Des années plus tard

Certains membres de la congrégation de l'église Edwards n'étaient pas satisfaits de l'orthodoxie conservatrice d'Edwards. Comme indiqué précédemment, il appliqua des règles strictes pour que sa congrégation soit considérée comme faisant partie de ceux qui pouvaient prendre part à la Cène. En 1750, Edwards tenta d'instaurer une discipline sur certains des enfants de familles influentes surpris en train de regarder un manuel de sage-femme considéré comme un «mauvais livre». Plus de 90% des membres de la congrégation ont voté pour démettre Edwards de son poste de ministre. Il avait 47 ans à l'époque et a été affecté à une église de mission située à la frontière de Stockbridge, dans le Massachusetts. Il a prêché à ce petit groupe d'Amérindiens et a passé plusieurs années à écrire de nombreuses œuvres théologiques, dont Liberté de la volonté (1754), La vie de David Brainerd (1759), Péché originel (1758) et La nature de la vraie vertu (1765). Vous pouvez actuellement lire toutes les œuvres d’Edwards par l’intermédiaire du Jonathan Edwards Center de l’Université de Yale. En outre, l'un des collèges résidentiels de l'Université de Yale, le Jonathan Edwards College, porte son nom.

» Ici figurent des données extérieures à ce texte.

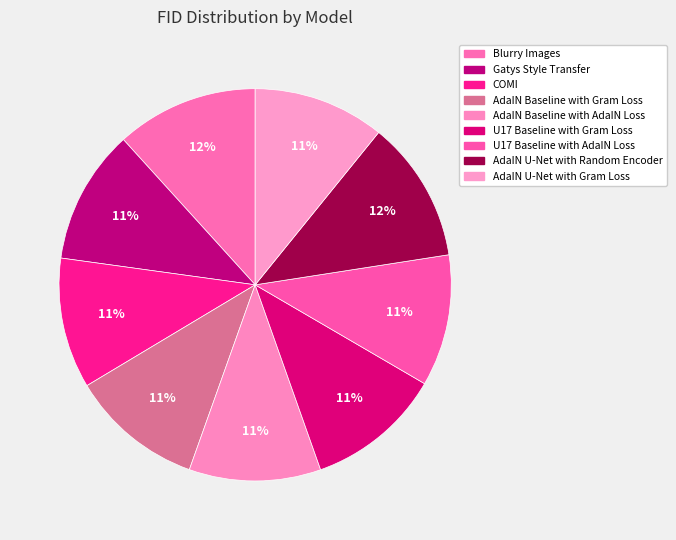

To the nearest percent, what percentage of the pie is AdaIN Baseline with AdaIN Loss?

11%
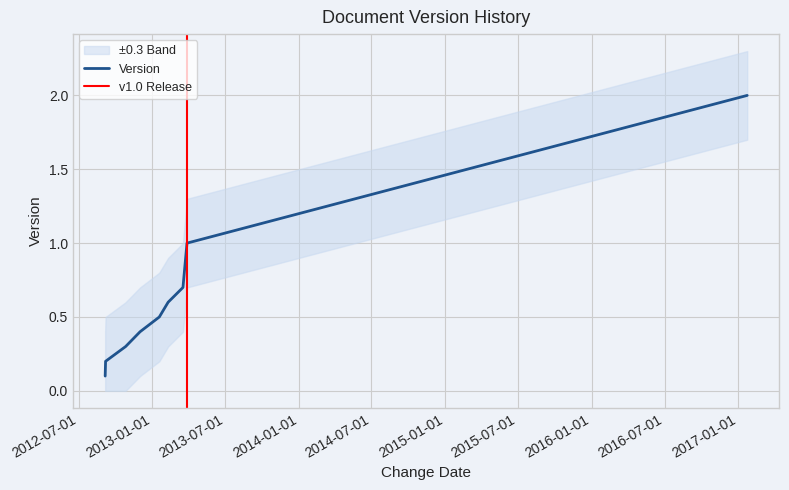

Which category has the highest value across all series?

2017-01-23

En 1758, Edwards fut engagé comme président du College of New Jersey, qui s'appelle maintenant l'Université de Princeton. Malheureusement, il n’a occupé ce poste que pendant deux ans avant de décéder après une réaction indésirable à la vaccination antivariolique. Il est décédé le 22 mars 1758 et est enterré dans le cimetière de Princeton.

Héritage

Edwards est considéré aujourd'hui comme un exemple de prédicateur du réveil et un initiateur du Grand Réveil. Aujourd'hui, de nombreux évangélistes considèrent encore son exemple comme un moyen de prêcher et de créer des conversions. En outre, de nombreux descendants d’Edwards sont devenus des citoyens éminents. Il était le grand-père d'Aaron Burr et un ancêtre d'Edith Kermit Carow, deuxième épouse de Theodore Roosevelt. En fait, selon George Marsden dans Jonathan Edwards: une vie, sa progéniture comprenait treize présidents de collèges et soixante-cinq professeurs.

Référence supplémentaire

Ciment, James. L'Amérique coloniale: une encyclopédie de l'histoire sociale, politique, culturelle et économique. M. E. Sharpe: New York. 2006.